母娘のナイショ話(3)
昨夜は混乱した感情の整理をするためお開きとなったので、具体的な話は今夜からとなった。
聞きたいことがあるならまとめておきなさいと言われたので、せっせとメモに書き留めている。
昼間も暇にしているわけではなく、お母様と一緒に刺繍の練習をしている。冬の間リヒャルダによって、シャルロッテや子供部屋の女の子達とも刺繍の時間が設けられていたから苦手意識は少しだけ薄れてきた。少しだけね!
貴族女性が刺繍の腕をみがくのには理由があって、将来的に婚約者や夫のマントの刺繍をするからだって。マントの刺繍は家族と妻だけに許された特権だということをお母様はうっとり語ってくれた。なんとも迷惑な風習だ・・・。
夜になり、またわたしの隠し部屋でお母様と母娘の話が始まる。
「今日はまず貴族の閨について話しましょう。知らずに口にして一番取り返しがつかなくなるのが、閨関係の言葉でしょうからね」
「はい。よろしくご指導くださいませ!」
気合を入れて前のめりに聞く体勢を取ったけど、品がありませんよと注意が降ってきてしまった。

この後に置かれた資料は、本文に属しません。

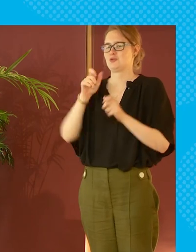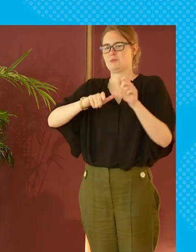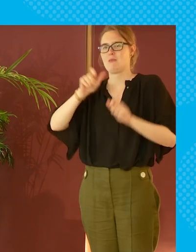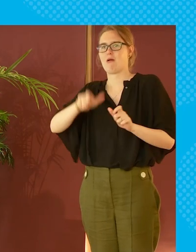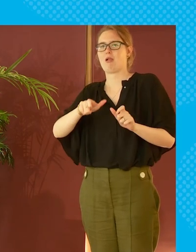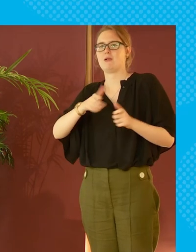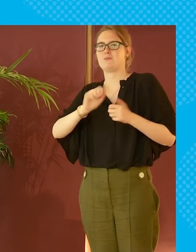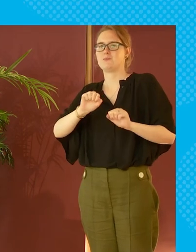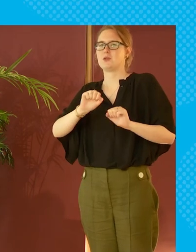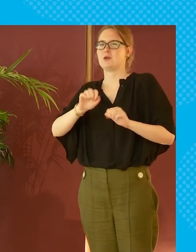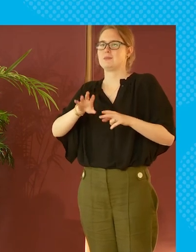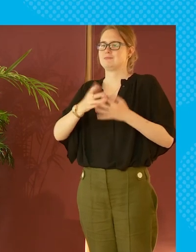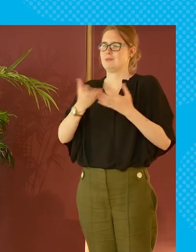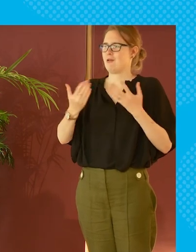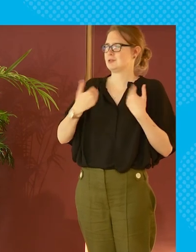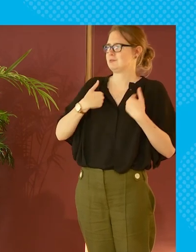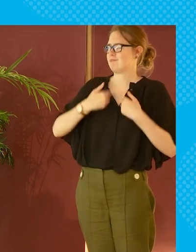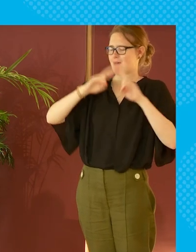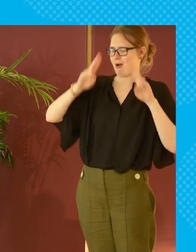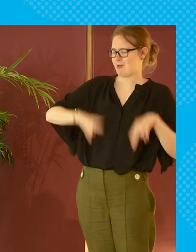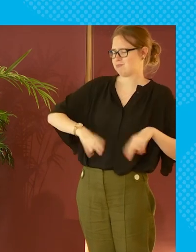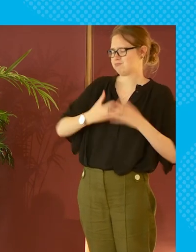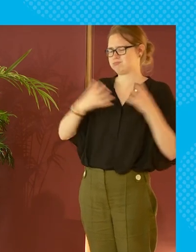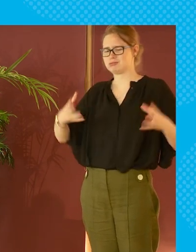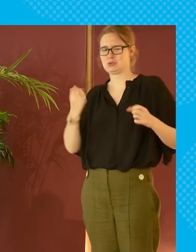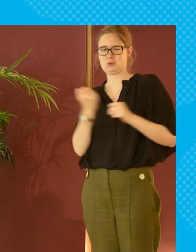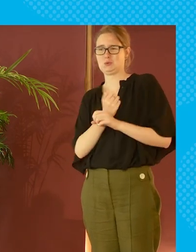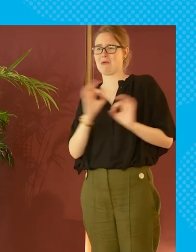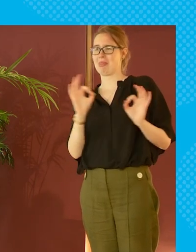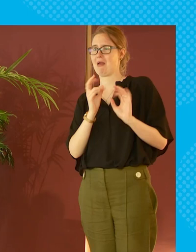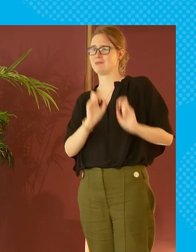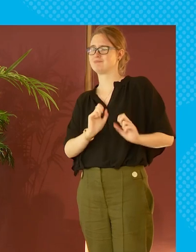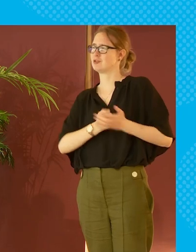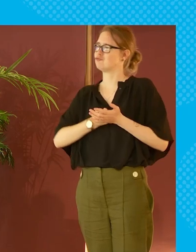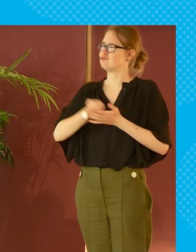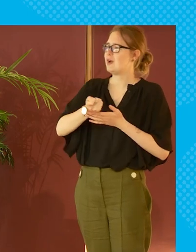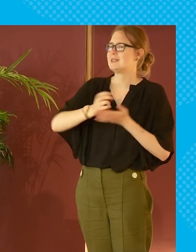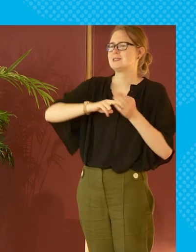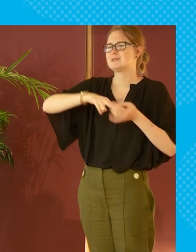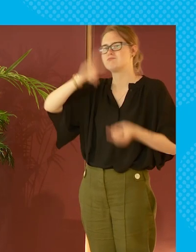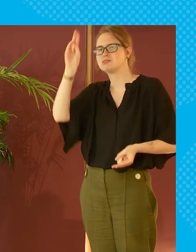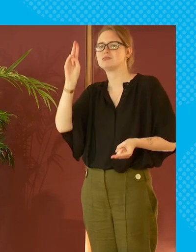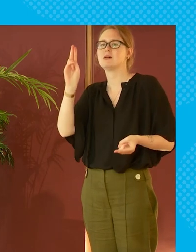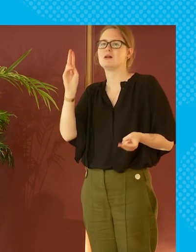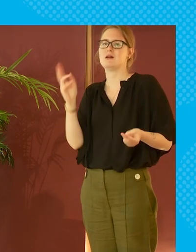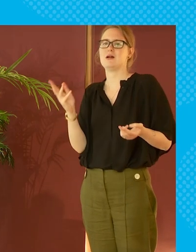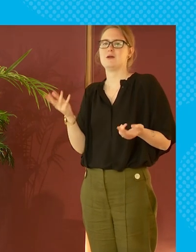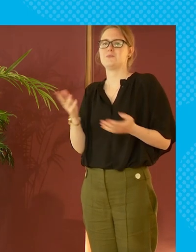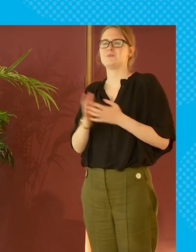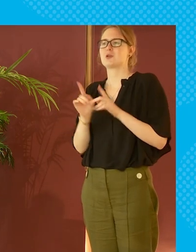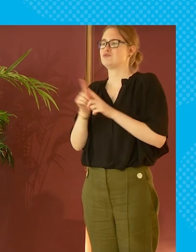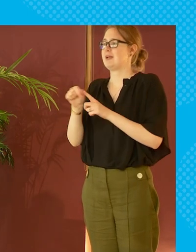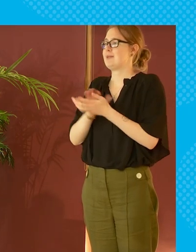argument on people sitting on huge banks of property which don't do very much whose rents are going through the roof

昨夜言っていた優先順位の高いものからということで、まず閨の話が始まった。
貴族の女の子は洗礼式を過ぎると少しずつ知識を与えられ、10歳になる頃には一通り理解しているものらしい。
「眠る前のほんの一時、母と娘は隠し部屋でしか話せない秘密を積み重ねていくのです。成人して星を結んだとき、母が与えてくださった知識はこのことだったのね、と実感するのですよ。本来はこんなにまとめて教えるものではないのです。情緒がないわぁ」
ふぅ、と悩ましいため息をつくお母様にちょびっと申し訳なくなる。娘を持つ母のお楽しみイベントだったんだね。
そこからは具体的な単語を交えての性教育だった。
ゲドゥルリーヒの訪れから始まる女性の体の変化。年頃になると色合わせの必要があったり、魔力の釣り合う相手は近くにいると分かってしまうこと。婚約者の魔力を纏い、魔力の色を近付ける作法。
最後に同調薬の使い方と、エーヴィリーベの剣でゲドゥルリーヒの杯にごにょごにょというところまで一気に話したお母様は、さすがに照れもあるのか頬を上気させていた。
婉曲表現も代表的なものを上げてもらった。最高神への挨拶とか秋の訪れを待たず冬の到来を早めるとか、教えてもらわなきゃ絶対気付かない定型文がいっぱいあった・・・。
わたしの頭の中は下ネタが踊り狂って破裂寸前だったけど、とにかく日常会話に山ほど危険が潜んでいたことは理解した。
冬が楽しみとか、冬が待ち遠しいとか、冬が好きとかうっかり言ったらわたしの貴族生命が終わってたんじゃない!?
でも知らなかったら絶対ポロッと口から出てきそうだよね!
秋とか冬って言葉が下ネタに通ずるとは考えもしないでしょー!
「大事な事柄を一気に話したからあなたも混乱しているでしょうね。上手く伝わったかしら?」
お母様が恥ずかしそうに目を伏せてしまった。
たぶん本当はこんなに直接的な説明はしないで、回りくどく回りくどく伝えるものなんだろうね・・・。
元平民のわたしにも理解できるよう、噛み砕いて頑張って教えてくれたお母様には感謝しかない。
「わたくし知らないままなら何も考えず口にしていた言葉がいくつもありましたわ。教えてくださって、ありがとう存じます。でもお母様、わたくしは神殿長です。神殿の中では神具の名前など当たり前に使っているのですが、どう使い分けたら良いのでしょう?」
神具の名前なんていつも口にしてるのに、剣がアレで杯がソコでとか言われても困るよー!!
「比喩表現というのは単語そのものより、前後の会話と話をしている状況で意味合いが大きく変わってきます。神殿で仕事の一環として灰色神官に神具の話をするのと、貴族のお茶会室で男女が向かい合って神具の名前を出すのでは全く受け取り方が違ってくるのは分かりますね?」
「なるほど・・・!前後の会話とその場の状況次第ですか!」
ふむふむと頷いていると、お母様の顔が不安気に曇った。
「あなたは比喩の受け取り方を間違えていることがあるので、不安に思ったらすぐに大人の側仕えに意味を確認するようになさい。取り繕って流したままにしておくのは危険だわ」
「なるほど・・・留意いたします」
お母様は冬の間の社交練習でわたしの危うさを知り懸念していたらしい。
経験不足はどうしようもないから、少ない社交でも出来るだけ多くのものを吸収し学習できるよう考えてくれていた。
わたしの母は助言の女神アンハルトゥングの化身なのかもしれない。神殿に戻ったら、毎日母にも祈りを捧げよう。